Start of Given information

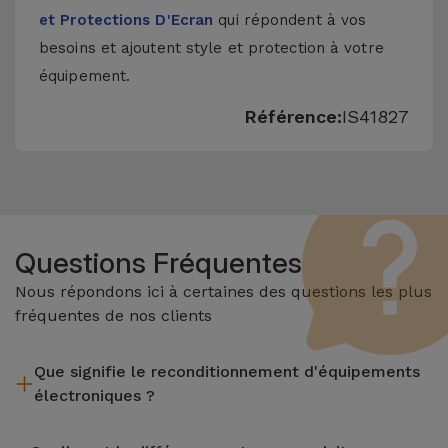
et Protections D'Ecran
qui répondent à vos
besoins et ajoutent style et protection à votre
équipement.
Référence:
IS41827
Questions Fréquentes
Nous répondons ici à certaines des questions les plus
fréquentes de nos clients
Que signifie le reconditionnement d'équipements
électroniques ?
Le reconditionnement implique plusieurs étapes telles que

End of Given information

● **What you need to do**
Replace "reconditionnement" with "remise à neuf" everywhere it occurs in the text of all the entries above, and give that text again with nothing else changed and the pictures left out.

● **Exercise result**
et Protections D'Ecran
qui répondent à vos
besoins et ajoutent style et protection à votre
équipement.
Référence:
IS41827
Questions Fréquentes
Nous répondons ici à certaines des questions les plus
fréquentes de nos clients
Que signifie le remise à neuf d'équipements
électroniques ?
Le remise à neuf implique plusieurs étapes telles que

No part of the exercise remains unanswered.